Essas misturas nos fazem pensar bastante em como vivemos hoje e como vivíamos há alguns anos. Como se o passado e o presente se misturassem. Ao mesmo tempo que vemos a dificuldade da população ribeirinha em se locomover em canoas por horas no desconforto dos bancos de tábua, e o isolamento da cidade tornar a ida à capital um sonho de consumo dos jovens e uma simples bola de verdade ser objeto de desejo de um pequeno caboclinho de seis anos, temos a avalanche moderna do povo da capital refletida no celular do Pajé que toca no meio da cerimônia da dança aos deuses, e a jovem ribeirinha com o celular na mão no meio da selva sonhando com o dia que a internet “quem me dera” vai chegar. Um verdadeiro retrato do Brasil, miscigenação de origens, de sensações, de cultura, um “país” à parte.

Centro Histórico: o coração da cidade

Ficamos no hotel Seringal, bem no centro de Manaus, uma quadra do Largo São Sebastião, local onde fica o Teatro e próximo a várias atrações da cidade. Super indicamos, além de uma tarifa razoável, o atendimento é bom e as instalações todas novinhas, pois o hotel foi inaugurado há menos de um ano. Nossa única dificuldade foi o banheiro sem box e com chuveiro bem no meio, pois era um quarto preparado para cadeirantes. Banheiro alagado toda vez que alguém tomava banho. Tirando isso foi tudo ótimo. No último dia conseguimos até um late check out sem custo adicional.
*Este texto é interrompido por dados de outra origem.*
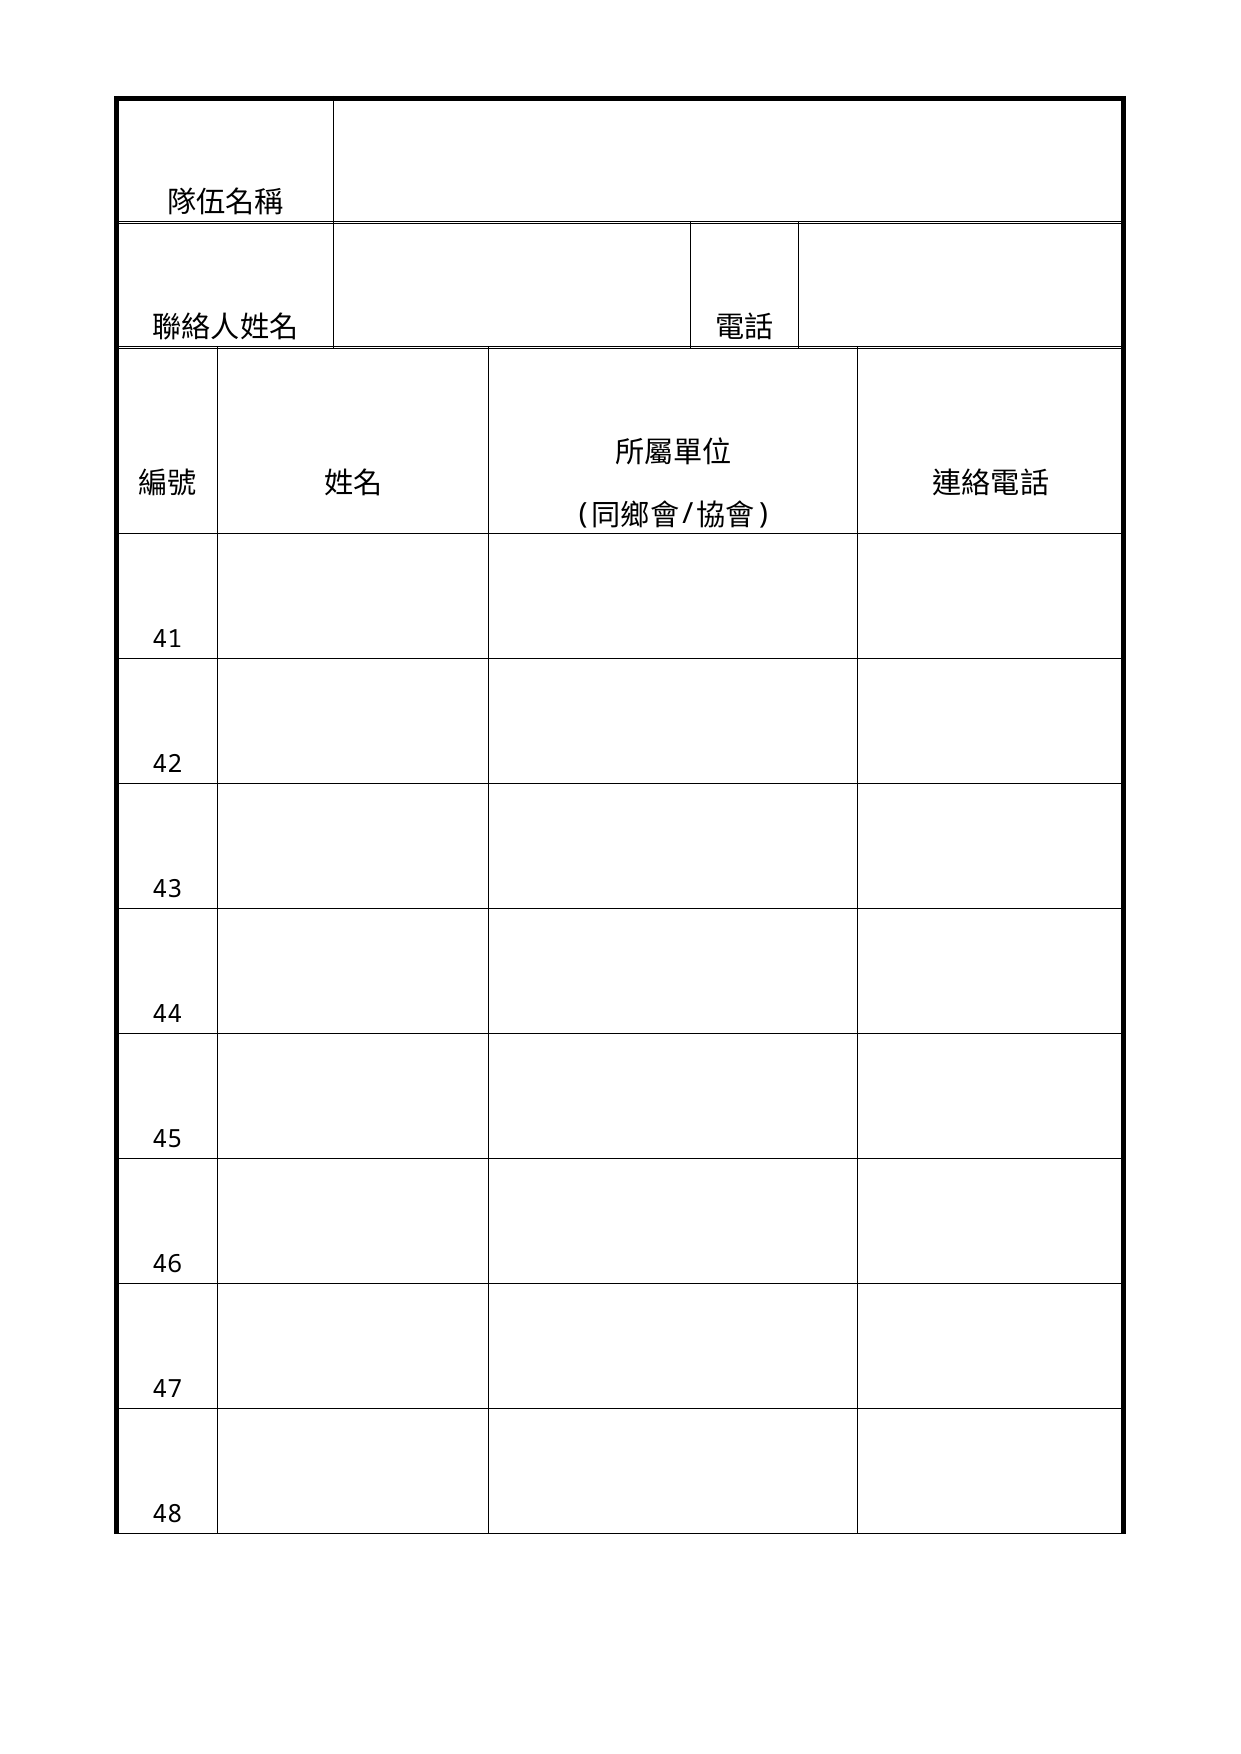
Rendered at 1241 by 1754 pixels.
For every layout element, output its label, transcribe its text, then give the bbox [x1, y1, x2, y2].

table_cell [489, 534, 857, 658]
table_cell [858, 659, 1121, 783]
table_cell 42 [119, 659, 217, 783]
table_cell [858, 1284, 1121, 1408]
table_cell [489, 659, 857, 783]
table_cell 姓名 [218, 349, 488, 533]
table_cell 46 [119, 1159, 217, 1283]
table_cell [489, 784, 857, 908]
table_cell [489, 1159, 857, 1283]
table_cell [218, 784, 488, 908]
table_header [334, 101, 1121, 221]
table_cell 編號 [119, 349, 217, 533]
table_cell [489, 1409, 857, 1533]
table_cell [489, 1284, 857, 1408]
table_cell [858, 1034, 1121, 1158]
table_cell 聯絡人姓名 [119, 224, 333, 346]
table_cell 44 [119, 909, 217, 1033]
table_cell [218, 909, 488, 1033]
table_cell [858, 784, 1121, 908]
table_cell [218, 1034, 488, 1158]
table_cell [218, 1409, 488, 1533]
table_cell [858, 534, 1121, 658]
table_cell 所屬單位 (同鄉會/協會) [489, 349, 857, 533]
table_header 隊伍名稱 [119, 101, 333, 221]
table_cell [218, 1284, 488, 1408]
table_cell [218, 1159, 488, 1283]
table_cell 連絡電話 [858, 349, 1121, 533]
table_cell 電話 [691, 224, 798, 346]
table_cell [218, 659, 488, 783]
table_cell [858, 1159, 1121, 1283]
table_cell [858, 1409, 1121, 1533]
table_cell [489, 1034, 857, 1158]
table_cell 41 [119, 534, 217, 658]
table_cell [489, 909, 857, 1033]
table_cell 43 [119, 784, 217, 908]
table_cell [218, 534, 488, 658]
table_cell 48 [119, 1409, 217, 1533]
table_cell 45 [119, 1034, 217, 1158]
table_cell [799, 224, 1121, 346]
table_cell [334, 224, 690, 346]
table_cell 47 [119, 1284, 217, 1408]
table_cell [858, 909, 1121, 1033]
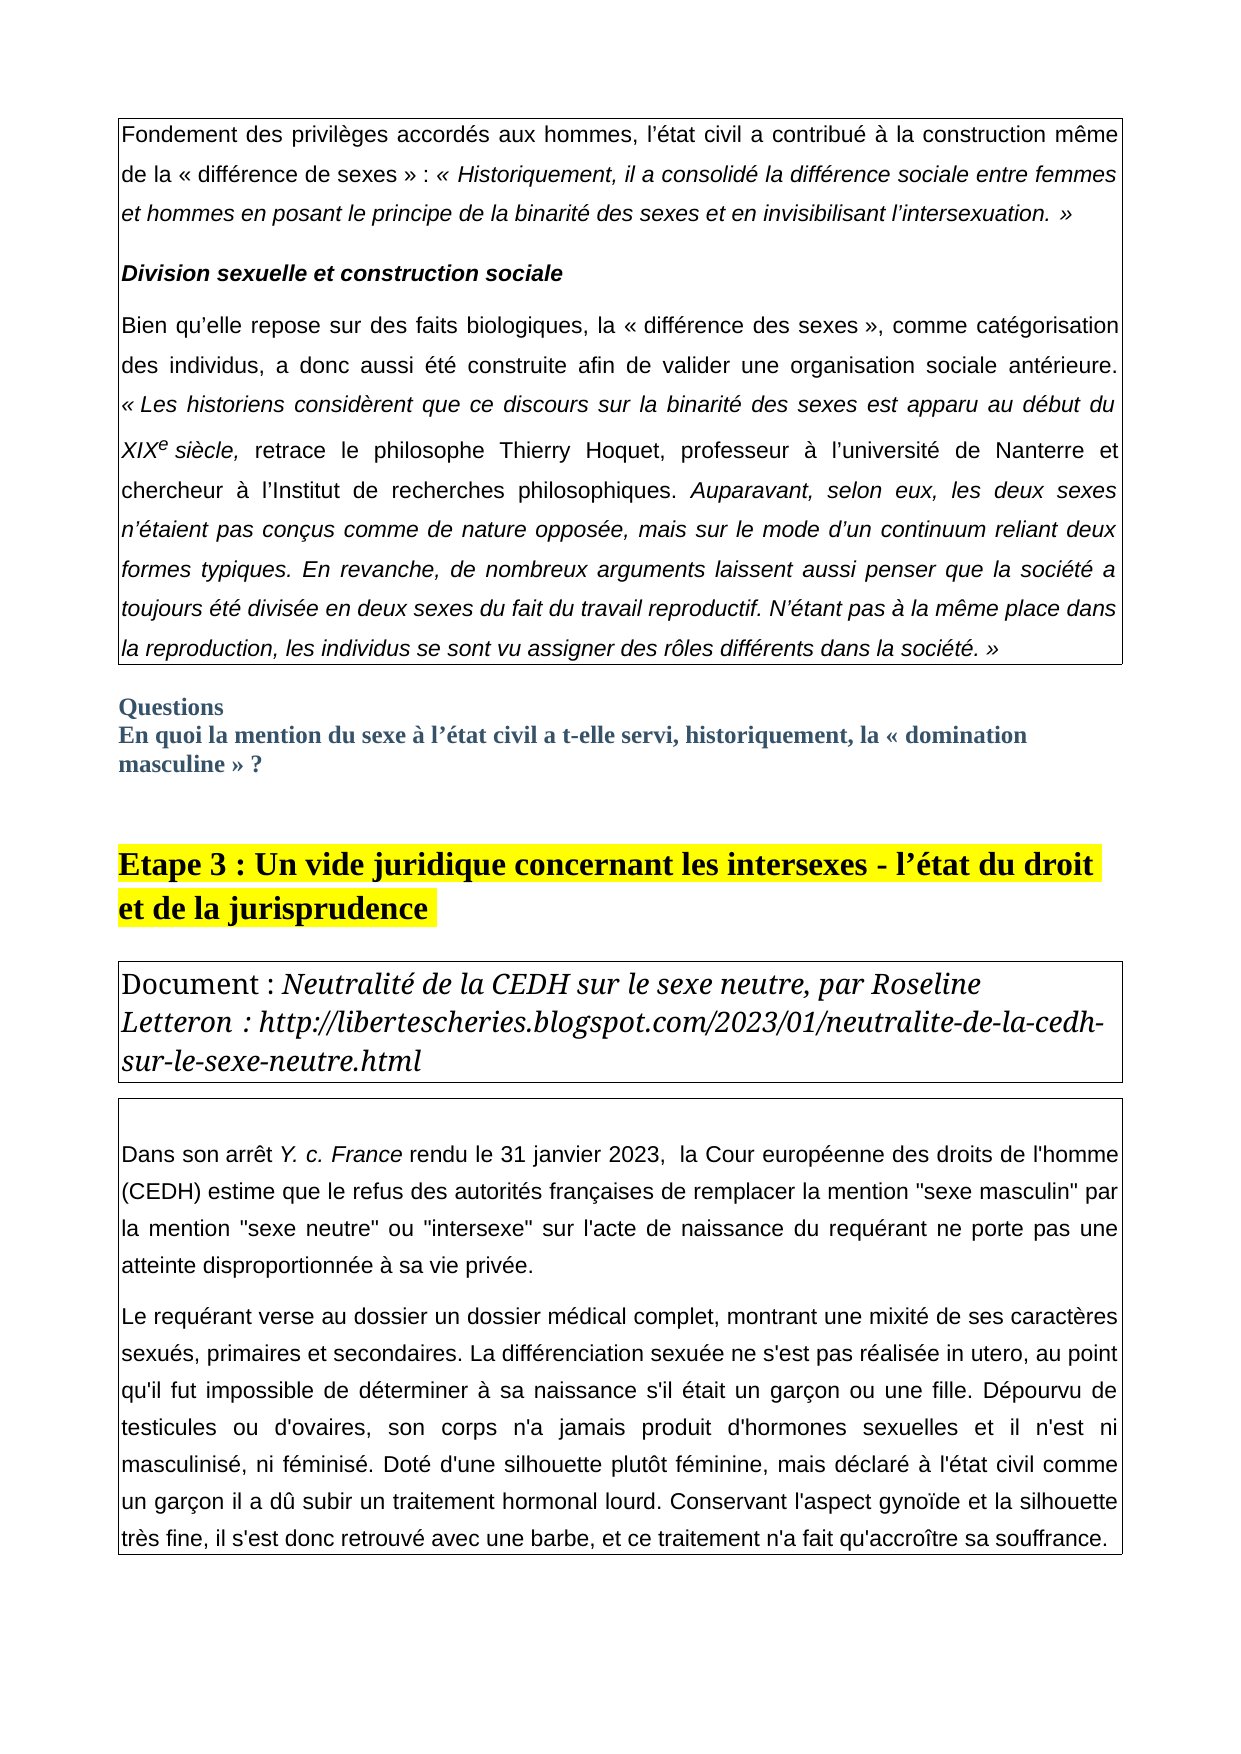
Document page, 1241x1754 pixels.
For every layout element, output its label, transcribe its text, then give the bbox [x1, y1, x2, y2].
Porto de Manaus, 2014, por LP

Porto de Manaus, 2014, por LP

 

Mercado Municipal de Manaus, 2014, por LP

Mercado Municipal de Manaus, 2014, por LP

A grande vantagem de ficar no centro da cidade é poder fazer muitos passeios a pé. Claro que para alguns não tem como fugir do taxi, e principalmente do barco, mas as atrações centrais todas podem ser feitas a pé: Teatro, Mercado Municipal, Catedral, Museu do Índio, Porto de Manaus, além de lojas de suvenires, bares e restaurantes. Do Largo de São Sebastião também tem ônibus de turismo, aquele que circula a cidade. Preferimos fazer tudo a pé, mas essa é uma opção aos que não gostam de caminhar no calor de quarenta graus.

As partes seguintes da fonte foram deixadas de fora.